There are 2 basic functions in the MapReduce framework - **Map** and **Reduce**. The operations of Map & Reduce deal with two types: the type A of input data being mapped, and the type B of output data being reduced.

The **Map** function takes a series of key/value pairs, processes each, and generates zero or more output key/value pairs. The input and output types of the map can be (and often are) different from each other.

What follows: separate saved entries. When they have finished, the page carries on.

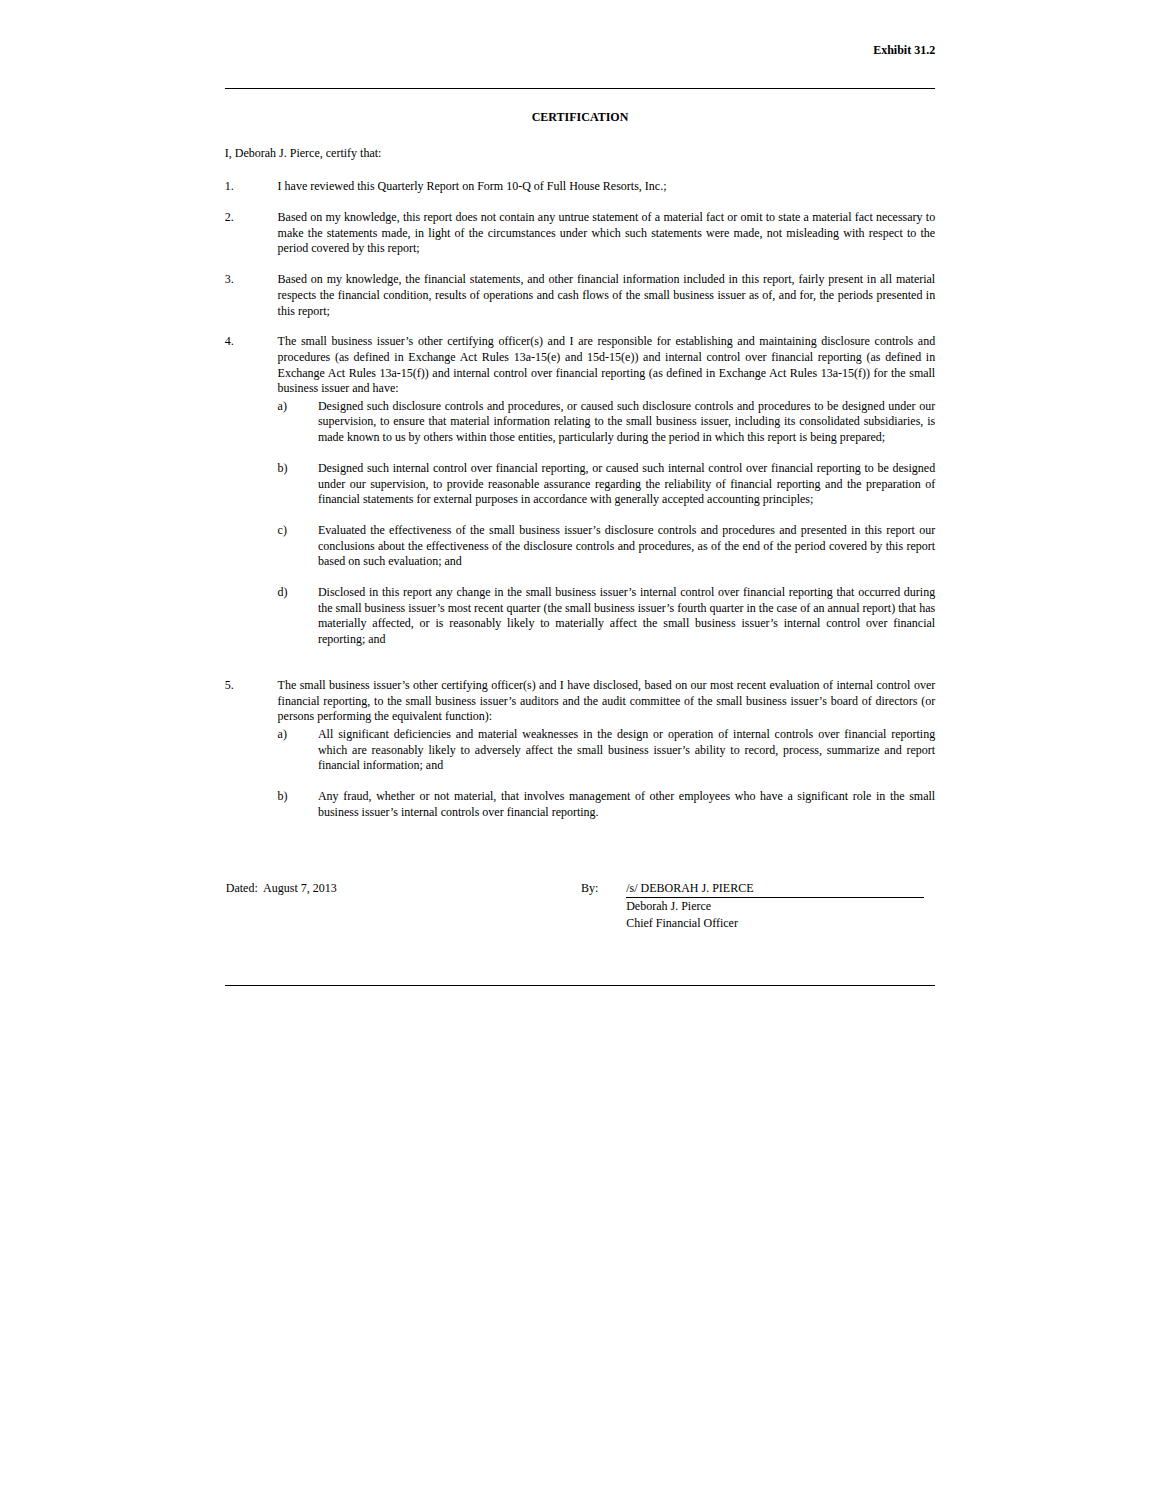Exhibit 31.2
CERTIFICATION
I, Deborah J. Pierce, certify that:
| 1. | I have reviewed this Quarterly Report on Form 10-Q of Full House Resorts, Inc.; |
| 2. | Based on my knowledge, this report does not contain any untrue statement of a material fact or omit to state a material fact necessary to make the statements made, in light of the circumstances under which such statements were made, not misleading with respect to the period covered by this report; |
| 3. | Based on my knowledge, the financial statements, and other financial information included in this report, fairly present in all material respects the financial condition, results of operations and cash flows of the small business issuer as of, and for, the periods presented in this report; |
| 4. | The small business issuer’s other certifying officer(s) and I are responsible for establishing and maintaining disclosure controls and procedures (as defined in Exchange Act Rules 13a-15(e) and 15d-15(e)) and internal control over financial reporting (as defined in Exchange Act Rules 13a-15(f)) and internal control over financial reporting (as defined in Exchange Act Rules 13a-15(f)) for the small business issuer and have: / a) / Designed such disclosure controls and procedures, or caused such disclosure controls and procedures to be designed under our supervision, to ensure that material information relating to the small business issuer, including its consolidated subsidiaries, is made known to us by others within those entities, particularly during the period in which this report is being prepared; / / b) / Designed such internal control over financial reporting, or caused such internal control over financial reporting to be designed under our supervision, to provide reasonable assurance regarding the reliability of financial reporting and the preparation of financial statements for external purposes in accordance with generally accepted accounting principles; / / c) / Evaluated the effectiveness of the small business issuer’s disclosure controls and procedures and presented in this report our conclusions about the effectiveness of the disclosure controls and procedures, as of the end of the period covered by this report based on such evaluation; and / / d) / Disclosed in this report any change in the small business issuer’s internal control over financial reporting that occurred during the small business issuer’s most recent quarter (the small business issuer’s fourth quarter in the case of an annual report) that has materially affected, or is reasonably likely to materially affect the small business issuer’s internal control over financial reporting; and / |
| 5. | The small business issuer’s other certifying officer(s) and I have disclosed, based on our most recent evaluation of internal control over financial reporting, to the small business issuer’s auditors and the audit committee of the small business issuer’s board of directors (or persons performing the equivalent function): / a) / All significant deficiencies and material weaknesses in the design or operation of internal controls over financial reporting which are reasonably likely to adversely affect the small business issuer’s ability to record, process, summarize and report financial information; and / / b) / Any fraud, whether or not material, that involves management of other employees who have a significant role in the small business issuer’s internal controls over financial reporting. / |
| Dated: August 7, 2013 | By: | /s/ DEBORAH J. PIERCE Deborah J. Pierce Chief Financial Officer |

Map operation takes individual values of type A and produces, for each a:A a value b:B; 

**Reduce** operation requires a binary operation • defined on values of type B; it consists of folding all available b:B to a single value.

In [14]:
# map

y = x.map(lambda x: (x,x**2))
print(x.collect())
print(y.collect())


# Flatmap - a function similar to map, introduced in Spark to allow a single list intead of list of tuples

# flatMap
y2 = x.flatMap(lambda x: (x, x**2))
print(y2.collect())

[1, 2, 3, 4, 5]
[(1, 1), (2, 4), (3, 9), (4, 16), (5, 25)]
[1, 1, 2, 4, 3, 9, 4, 16, 5, 25]


In [23]:
# reduce

y = x.reduce(lambda obj, accumulated: obj + accumulated)  # computes a cumulative sum
print(y)

15


In [27]:
# reduceByKey
x = sc.parallelize([('B',1),('B',2),('A',3),('A',4),('A',5)])
y = x.reduceByKey(lambda v1, v2: v1 + v2)
print(y.collect())

[('A', 12), ('B', 3)]


## Part 3. Example - Word Count

Word Count is the "Hello, World!" of distributed data processing frameworks. We can readReading from Files

In [15]:
textRDD = sc.textFile("austen-sense.txt")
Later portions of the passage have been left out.